While the Nintendo Wii has quickly made a place for itself in the teen and young adult gaming market since its release several years ago, another, less expected, group of people have found it appealing as well. Tools for use by home health aides in Valley Center and other areas are usually designed specifically with the elderly in mind, but the Wii is a notable exception.
Based on the concepts of an easy to use wireless controller and physical motion instead of buttons or control sticks to move on-screen characters and objects, the Nintendo Wii’s basics can be quickly learned even by elderly parents who have never played traditional video games. Since most games on the Wii use logical, motion-oriented actions instead of complex button sequences and multiple menus like many popular games, a senior can start swinging a tennis racket or tossing a bowling ball right away.
Just like many other, more traditional elderly care products, the Wii can be used by even a non-mobile senior on his or her own. A very simple controller turns the system on and off and manages all aspects of game play. The hours between visits by home health aides in Valley Center slip away for your aging parents when they are able to spend the time playing the games they have loved all their life.

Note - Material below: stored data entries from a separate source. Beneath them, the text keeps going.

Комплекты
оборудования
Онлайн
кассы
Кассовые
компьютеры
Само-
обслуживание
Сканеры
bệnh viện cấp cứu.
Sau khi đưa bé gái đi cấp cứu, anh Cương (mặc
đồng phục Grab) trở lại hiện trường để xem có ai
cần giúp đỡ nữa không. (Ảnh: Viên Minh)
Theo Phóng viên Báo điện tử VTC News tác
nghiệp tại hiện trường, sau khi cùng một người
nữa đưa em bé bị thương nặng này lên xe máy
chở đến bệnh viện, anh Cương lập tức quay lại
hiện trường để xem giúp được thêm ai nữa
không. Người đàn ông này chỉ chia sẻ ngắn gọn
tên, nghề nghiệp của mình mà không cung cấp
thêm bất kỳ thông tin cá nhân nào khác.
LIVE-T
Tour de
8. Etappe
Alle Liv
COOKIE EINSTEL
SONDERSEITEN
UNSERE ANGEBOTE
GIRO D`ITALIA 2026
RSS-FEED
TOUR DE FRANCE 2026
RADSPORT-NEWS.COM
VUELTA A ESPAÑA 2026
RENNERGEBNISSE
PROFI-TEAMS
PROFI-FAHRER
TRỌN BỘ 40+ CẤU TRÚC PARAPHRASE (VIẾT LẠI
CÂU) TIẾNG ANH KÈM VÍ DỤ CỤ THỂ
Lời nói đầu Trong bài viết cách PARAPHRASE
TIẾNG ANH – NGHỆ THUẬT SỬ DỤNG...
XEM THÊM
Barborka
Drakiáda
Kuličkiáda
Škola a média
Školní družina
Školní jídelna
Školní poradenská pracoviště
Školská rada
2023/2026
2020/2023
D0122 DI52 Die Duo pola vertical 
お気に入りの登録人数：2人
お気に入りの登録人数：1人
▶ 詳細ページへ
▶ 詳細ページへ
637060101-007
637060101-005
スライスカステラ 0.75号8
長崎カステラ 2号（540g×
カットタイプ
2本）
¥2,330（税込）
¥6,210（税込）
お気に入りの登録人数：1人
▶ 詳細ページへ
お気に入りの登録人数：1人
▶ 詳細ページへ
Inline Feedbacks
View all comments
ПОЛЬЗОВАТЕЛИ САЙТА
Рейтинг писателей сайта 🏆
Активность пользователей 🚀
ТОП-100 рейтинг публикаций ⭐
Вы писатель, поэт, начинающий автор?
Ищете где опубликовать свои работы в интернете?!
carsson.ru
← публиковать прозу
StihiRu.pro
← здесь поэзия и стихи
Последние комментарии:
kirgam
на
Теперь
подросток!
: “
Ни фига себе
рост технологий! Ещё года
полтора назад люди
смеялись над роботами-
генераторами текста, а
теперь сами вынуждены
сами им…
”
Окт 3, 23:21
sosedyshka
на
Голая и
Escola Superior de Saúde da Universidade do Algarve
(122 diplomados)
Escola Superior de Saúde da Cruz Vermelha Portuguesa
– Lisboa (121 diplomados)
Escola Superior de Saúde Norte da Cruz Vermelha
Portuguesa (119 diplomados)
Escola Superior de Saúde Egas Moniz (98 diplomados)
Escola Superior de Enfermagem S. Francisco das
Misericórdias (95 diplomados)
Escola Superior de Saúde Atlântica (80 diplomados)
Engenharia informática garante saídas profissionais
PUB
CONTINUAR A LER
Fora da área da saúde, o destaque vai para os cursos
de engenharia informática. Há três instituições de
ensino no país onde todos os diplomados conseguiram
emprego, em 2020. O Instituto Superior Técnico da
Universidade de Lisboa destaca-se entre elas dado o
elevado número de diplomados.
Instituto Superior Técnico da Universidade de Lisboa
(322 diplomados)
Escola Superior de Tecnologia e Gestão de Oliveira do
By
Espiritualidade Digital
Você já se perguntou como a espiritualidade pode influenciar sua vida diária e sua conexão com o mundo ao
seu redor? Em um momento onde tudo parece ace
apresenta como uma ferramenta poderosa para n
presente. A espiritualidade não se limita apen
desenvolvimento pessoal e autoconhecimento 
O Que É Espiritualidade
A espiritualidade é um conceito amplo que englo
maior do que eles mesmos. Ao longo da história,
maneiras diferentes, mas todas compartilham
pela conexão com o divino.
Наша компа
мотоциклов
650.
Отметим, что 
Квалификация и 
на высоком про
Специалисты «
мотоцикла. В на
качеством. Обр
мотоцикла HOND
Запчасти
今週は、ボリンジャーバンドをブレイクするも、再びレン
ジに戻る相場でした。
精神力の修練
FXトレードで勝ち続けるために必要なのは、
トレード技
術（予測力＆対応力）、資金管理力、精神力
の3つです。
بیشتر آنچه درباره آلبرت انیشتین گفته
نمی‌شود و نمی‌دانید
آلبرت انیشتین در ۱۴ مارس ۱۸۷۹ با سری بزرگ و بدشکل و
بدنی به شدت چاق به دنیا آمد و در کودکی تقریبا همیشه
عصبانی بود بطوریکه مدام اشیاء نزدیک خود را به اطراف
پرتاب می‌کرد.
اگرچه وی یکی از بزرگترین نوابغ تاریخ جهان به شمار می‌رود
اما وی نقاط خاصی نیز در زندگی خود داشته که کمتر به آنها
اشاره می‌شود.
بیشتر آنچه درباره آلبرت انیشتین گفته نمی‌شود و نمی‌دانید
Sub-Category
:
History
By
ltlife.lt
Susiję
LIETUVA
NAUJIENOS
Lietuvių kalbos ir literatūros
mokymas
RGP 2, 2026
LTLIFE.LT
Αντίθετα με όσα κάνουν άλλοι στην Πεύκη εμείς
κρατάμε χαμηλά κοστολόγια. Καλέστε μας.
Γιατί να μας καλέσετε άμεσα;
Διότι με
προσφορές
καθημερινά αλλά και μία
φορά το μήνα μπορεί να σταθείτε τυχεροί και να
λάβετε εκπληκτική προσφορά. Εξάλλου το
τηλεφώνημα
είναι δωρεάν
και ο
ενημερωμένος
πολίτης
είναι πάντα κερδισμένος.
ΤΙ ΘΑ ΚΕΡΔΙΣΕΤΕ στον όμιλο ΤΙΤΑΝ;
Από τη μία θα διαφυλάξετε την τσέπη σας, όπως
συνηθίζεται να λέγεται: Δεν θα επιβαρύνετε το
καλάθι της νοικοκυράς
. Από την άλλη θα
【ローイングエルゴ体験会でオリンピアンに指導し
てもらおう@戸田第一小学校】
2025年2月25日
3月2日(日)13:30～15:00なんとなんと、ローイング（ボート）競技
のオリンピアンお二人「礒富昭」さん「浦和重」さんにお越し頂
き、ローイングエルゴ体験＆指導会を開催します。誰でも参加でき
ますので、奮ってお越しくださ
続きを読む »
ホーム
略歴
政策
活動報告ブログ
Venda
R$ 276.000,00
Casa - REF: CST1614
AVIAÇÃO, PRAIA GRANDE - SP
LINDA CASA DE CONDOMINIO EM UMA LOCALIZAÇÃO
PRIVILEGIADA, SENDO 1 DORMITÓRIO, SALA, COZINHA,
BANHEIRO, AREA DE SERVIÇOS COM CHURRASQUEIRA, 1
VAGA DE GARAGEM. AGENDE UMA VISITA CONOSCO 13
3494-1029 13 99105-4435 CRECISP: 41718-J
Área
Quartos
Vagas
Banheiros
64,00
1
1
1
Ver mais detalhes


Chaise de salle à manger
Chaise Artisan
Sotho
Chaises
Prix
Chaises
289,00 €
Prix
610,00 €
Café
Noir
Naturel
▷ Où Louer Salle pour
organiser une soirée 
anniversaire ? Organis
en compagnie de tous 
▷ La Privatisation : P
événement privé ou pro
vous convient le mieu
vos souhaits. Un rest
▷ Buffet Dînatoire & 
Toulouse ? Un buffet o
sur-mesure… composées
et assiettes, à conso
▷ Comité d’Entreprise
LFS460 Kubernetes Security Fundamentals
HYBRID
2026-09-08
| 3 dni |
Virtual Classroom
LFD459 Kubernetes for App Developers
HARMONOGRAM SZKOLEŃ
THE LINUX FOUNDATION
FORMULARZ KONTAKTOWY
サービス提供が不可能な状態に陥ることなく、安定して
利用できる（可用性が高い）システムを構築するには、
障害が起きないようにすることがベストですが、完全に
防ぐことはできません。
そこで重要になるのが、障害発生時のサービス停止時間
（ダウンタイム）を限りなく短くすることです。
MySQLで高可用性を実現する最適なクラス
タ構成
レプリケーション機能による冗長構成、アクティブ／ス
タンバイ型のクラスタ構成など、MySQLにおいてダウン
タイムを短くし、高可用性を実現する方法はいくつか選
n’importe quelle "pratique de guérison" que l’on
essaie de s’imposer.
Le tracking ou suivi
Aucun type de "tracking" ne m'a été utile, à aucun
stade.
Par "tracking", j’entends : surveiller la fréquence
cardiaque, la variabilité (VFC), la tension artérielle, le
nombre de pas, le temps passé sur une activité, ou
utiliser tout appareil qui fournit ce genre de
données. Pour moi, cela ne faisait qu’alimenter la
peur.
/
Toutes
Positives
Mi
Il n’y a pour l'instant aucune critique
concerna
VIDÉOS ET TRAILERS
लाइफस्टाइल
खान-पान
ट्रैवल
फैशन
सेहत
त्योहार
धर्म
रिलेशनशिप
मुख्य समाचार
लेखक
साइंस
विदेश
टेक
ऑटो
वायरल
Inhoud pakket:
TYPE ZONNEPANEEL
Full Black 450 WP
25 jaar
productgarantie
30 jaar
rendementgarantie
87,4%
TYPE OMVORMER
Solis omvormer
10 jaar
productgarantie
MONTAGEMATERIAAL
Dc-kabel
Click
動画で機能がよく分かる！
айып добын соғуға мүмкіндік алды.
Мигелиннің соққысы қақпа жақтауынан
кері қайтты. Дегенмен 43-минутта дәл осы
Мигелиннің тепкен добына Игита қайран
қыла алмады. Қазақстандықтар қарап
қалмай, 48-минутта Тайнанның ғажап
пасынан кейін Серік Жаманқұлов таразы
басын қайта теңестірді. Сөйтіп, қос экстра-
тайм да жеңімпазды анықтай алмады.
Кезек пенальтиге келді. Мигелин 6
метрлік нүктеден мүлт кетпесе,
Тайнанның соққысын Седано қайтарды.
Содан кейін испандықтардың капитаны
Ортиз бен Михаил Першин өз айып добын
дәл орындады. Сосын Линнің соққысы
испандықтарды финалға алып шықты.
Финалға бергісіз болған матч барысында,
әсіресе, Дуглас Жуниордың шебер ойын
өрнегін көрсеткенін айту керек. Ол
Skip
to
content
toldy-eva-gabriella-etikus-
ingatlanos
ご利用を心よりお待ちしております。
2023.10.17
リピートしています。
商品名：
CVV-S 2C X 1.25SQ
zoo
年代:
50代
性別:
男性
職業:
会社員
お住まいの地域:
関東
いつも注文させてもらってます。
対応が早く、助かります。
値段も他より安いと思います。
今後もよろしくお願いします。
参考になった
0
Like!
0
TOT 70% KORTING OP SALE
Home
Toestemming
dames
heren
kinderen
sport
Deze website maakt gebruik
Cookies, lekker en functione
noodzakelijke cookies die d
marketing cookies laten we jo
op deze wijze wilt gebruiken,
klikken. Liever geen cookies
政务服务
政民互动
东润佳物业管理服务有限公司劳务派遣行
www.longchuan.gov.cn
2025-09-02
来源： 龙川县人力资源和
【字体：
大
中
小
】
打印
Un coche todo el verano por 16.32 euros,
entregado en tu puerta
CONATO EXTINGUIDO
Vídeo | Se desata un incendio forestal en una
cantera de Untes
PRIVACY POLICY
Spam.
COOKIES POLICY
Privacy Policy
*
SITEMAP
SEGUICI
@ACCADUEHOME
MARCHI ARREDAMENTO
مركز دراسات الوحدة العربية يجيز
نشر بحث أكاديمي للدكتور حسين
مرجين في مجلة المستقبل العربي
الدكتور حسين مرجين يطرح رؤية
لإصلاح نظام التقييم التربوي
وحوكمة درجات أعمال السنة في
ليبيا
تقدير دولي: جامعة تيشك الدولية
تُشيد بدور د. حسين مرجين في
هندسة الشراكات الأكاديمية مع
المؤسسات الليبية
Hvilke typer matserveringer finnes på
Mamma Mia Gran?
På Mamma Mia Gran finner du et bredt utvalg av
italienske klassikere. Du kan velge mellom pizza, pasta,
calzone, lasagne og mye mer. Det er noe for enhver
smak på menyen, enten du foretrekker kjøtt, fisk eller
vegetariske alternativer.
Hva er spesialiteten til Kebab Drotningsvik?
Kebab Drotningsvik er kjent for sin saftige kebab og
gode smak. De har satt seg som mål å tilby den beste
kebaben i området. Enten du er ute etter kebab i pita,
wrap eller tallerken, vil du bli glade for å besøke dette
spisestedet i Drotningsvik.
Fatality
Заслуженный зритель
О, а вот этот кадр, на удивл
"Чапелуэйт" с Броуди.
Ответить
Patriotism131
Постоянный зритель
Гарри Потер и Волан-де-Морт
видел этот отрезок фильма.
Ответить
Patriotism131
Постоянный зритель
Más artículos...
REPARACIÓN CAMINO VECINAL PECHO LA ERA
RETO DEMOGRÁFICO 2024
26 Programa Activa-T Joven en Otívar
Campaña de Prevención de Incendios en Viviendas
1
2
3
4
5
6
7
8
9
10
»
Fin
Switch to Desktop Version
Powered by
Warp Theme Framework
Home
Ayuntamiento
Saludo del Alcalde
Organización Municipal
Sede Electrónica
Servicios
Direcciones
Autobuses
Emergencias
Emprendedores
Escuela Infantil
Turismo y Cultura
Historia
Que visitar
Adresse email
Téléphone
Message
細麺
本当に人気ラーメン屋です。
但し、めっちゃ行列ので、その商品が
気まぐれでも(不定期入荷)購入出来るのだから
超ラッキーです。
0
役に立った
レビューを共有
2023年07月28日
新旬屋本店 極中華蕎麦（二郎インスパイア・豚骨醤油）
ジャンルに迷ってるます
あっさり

The Nintendo Wii has proved to be far more useful than a convenient way to pass the time, however. Home health aides in Valley Center as well as other areas of the country quickly saw the physical therapy and exercise benefits that the game system could provide for elderly individuals who are unable to get outdoors for a walk. The Wii is a tremendously enjoyable way to get a low-impact workout swinging the arms and even doing an aerobics routine with the help of a special floor pad. Assisted living facilities all over San Diego County have begun using the system to give residents a creative exercise opportunity that is also a lot of fun. In fact, a number of research projects have shown that some Wii games also help seniors improve their balance and stability, possibly leading to fewer fall-related injuries.
A Nintendo Wii installed in the home of an aging loved one who lives on his or her own can be a real asset to home health aides in Valley Center as they work to make sure their clients get the physical motion they need each day.